10.08.2025 - Road to marathon 32/1000
There’s a lot of talk about resilience online.
But how do you actually get it?
By pushing through resistance—over and over—until it becomes instinct.
The beautiful thing?
Resilience in one arena bleeds into others.
When you’ve built it, you become less reactive. You keep your focus on long-term goals. You stay kind and calm even when others lose control. They can shout, insult, even try to break you—and instead of fighting back in anger, you carry on with quiet satisfaction.
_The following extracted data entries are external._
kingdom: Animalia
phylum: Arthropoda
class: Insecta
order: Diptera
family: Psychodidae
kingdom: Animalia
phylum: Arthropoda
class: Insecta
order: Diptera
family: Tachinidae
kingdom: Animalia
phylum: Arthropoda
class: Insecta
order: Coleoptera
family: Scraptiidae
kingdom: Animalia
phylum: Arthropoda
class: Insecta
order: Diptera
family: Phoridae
That’s resilience in action.
Think of Jackie Robinson, the first Black player in Major League Baseball. As shown powerfully in the film 42, his greatness wasn’t just athletic—it was emotional discipline. In a sport dominated by white men, he faced relentless hatred, threats, and humiliation. He knew that the moment he retaliated, critics would say: “We knew it. He’s just an angry Black man.”
To change the game—and society—he had to endure the worst of humanity without losing his composure.
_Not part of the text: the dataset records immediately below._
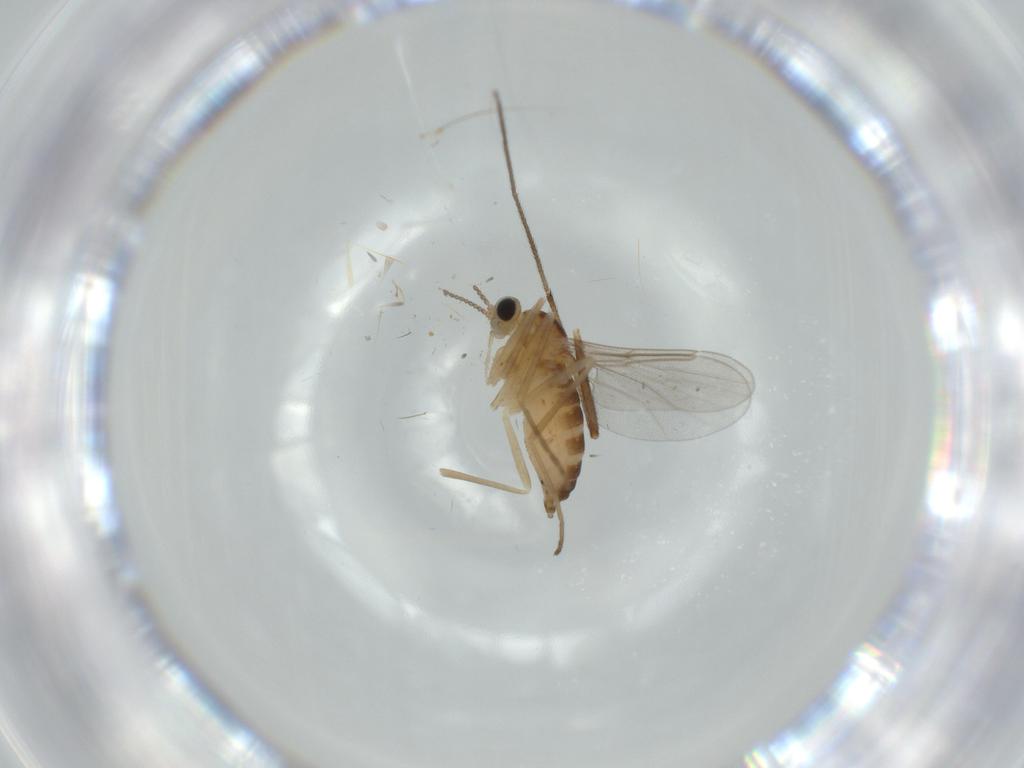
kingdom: Animalia
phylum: Arthropoda
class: Insecta
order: Diptera
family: Cecidomyiidae
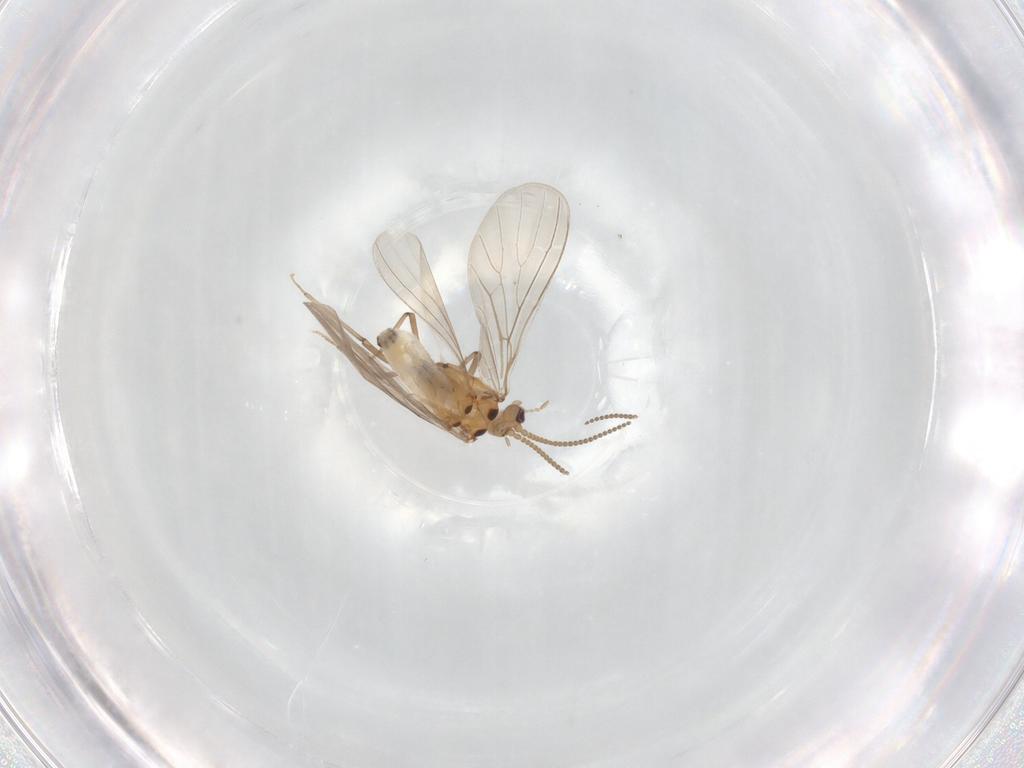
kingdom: Animalia
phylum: Arthropoda
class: Insecta
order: Neuroptera
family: Coniopterygidae
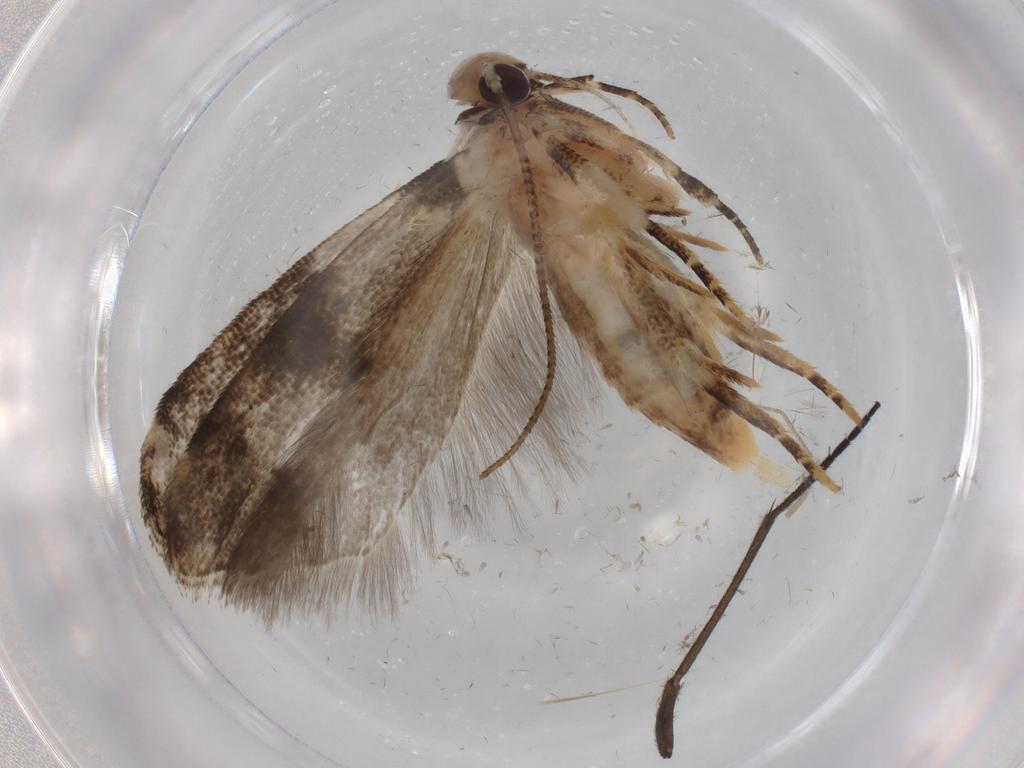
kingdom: Animalia
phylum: Arthropoda
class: Insecta
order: Lepidoptera
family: Gelechiidae
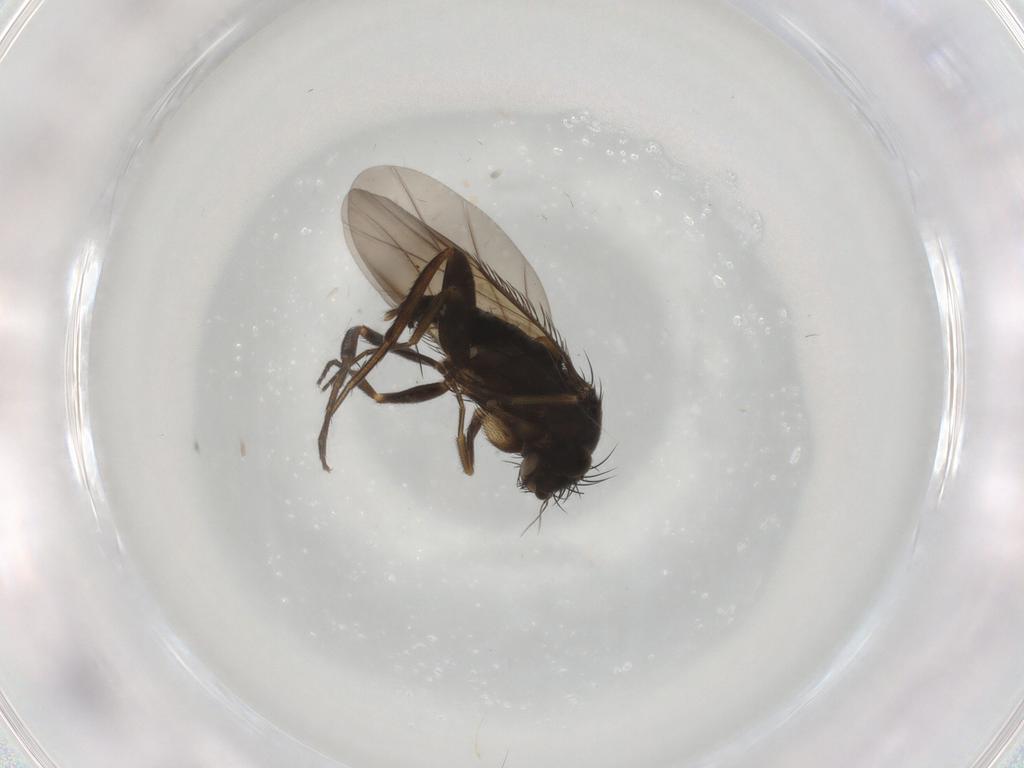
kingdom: Animalia
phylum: Arthropoda
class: Insecta
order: Diptera
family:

Running can teach you the same skill.
The threshold is personal. For an ultrarunner like Rainer Predl or Dean Karnazes, 20k might not even warm them up. For someone new, it’s Everest.
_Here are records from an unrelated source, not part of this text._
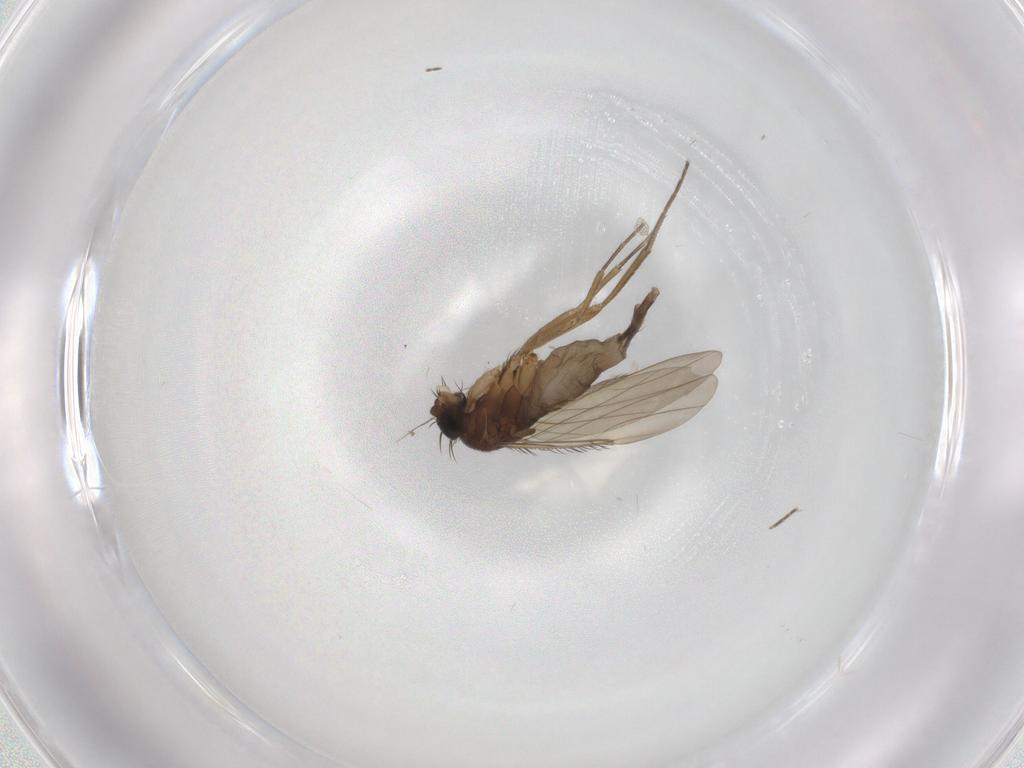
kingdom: Animalia
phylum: Arthropoda
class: Insecta
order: Diptera
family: Phoridae
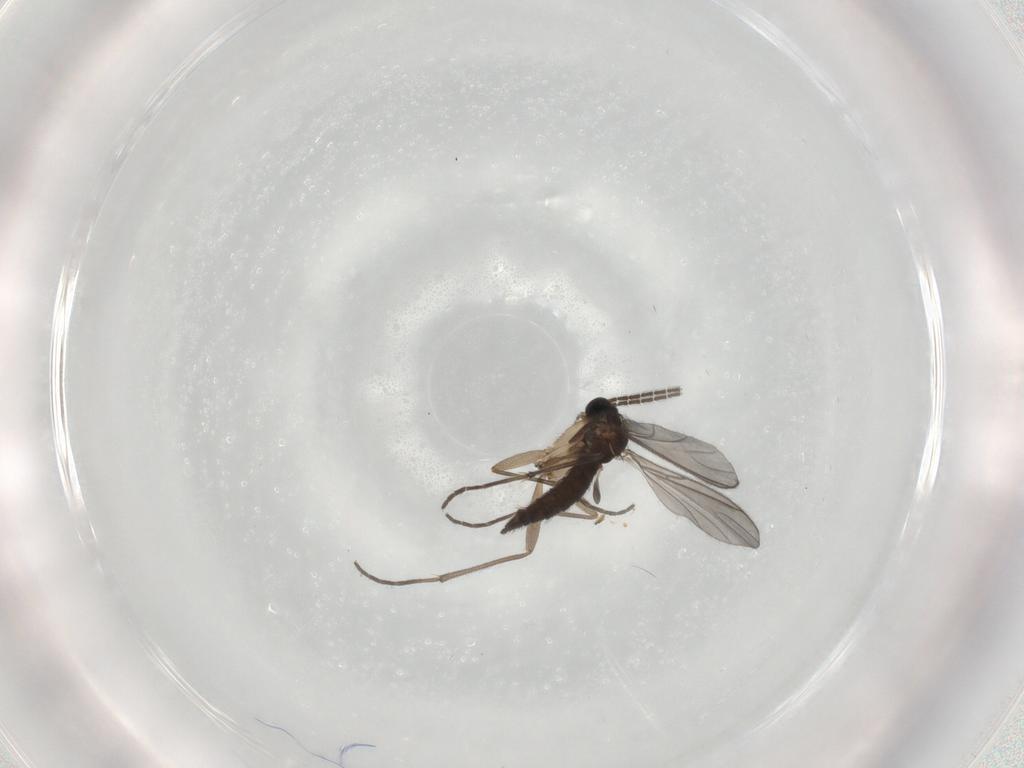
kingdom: Animalia
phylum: Arthropoda
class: Insecta
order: Diptera
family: Sciaridae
Today, at the end of a five-week cycle, that 20k was my sweet spot.
The resistance began early.
A rough night’s sleep. Fatigue from weeks of training. My mind instantly served up excuses: Stay in bed. Skip the run. Do it tomorrow.
Even my morning routine felt like a series of delay tactics. These are the days routines are made for—so you can move without thinking.
You lace up. Step out.
The summer heat hits your face. The first few kilometers feel like you’re dragging your own shadow. Every traffic light, every hill, every comfortable-looking café tempts you to stop.
That’s resistance talking.
And here’s the truth: if you can’t master that inner dialogue, you’ll never master the external one.
Because in business, it’s the same fight. On the good days, your startup idea feels unstoppable. On the bad days, your own mind will try to talk you out of it—and others will too. Competitors, skeptics, even well-meaning friends.
You need the strength to keep going until the data—not your mood—proves you wrong. And that takes thousands of repetitions, not two.
Running builds that muscle.
It teaches you to push through pain, boredom, bad weather, and the voices—both internal and external—that want you to quit.
Because when the perfect day finally comes, you’ll be ready.
Not by luck. Not by talent.
But by the quiet, stubborn habit of showing up.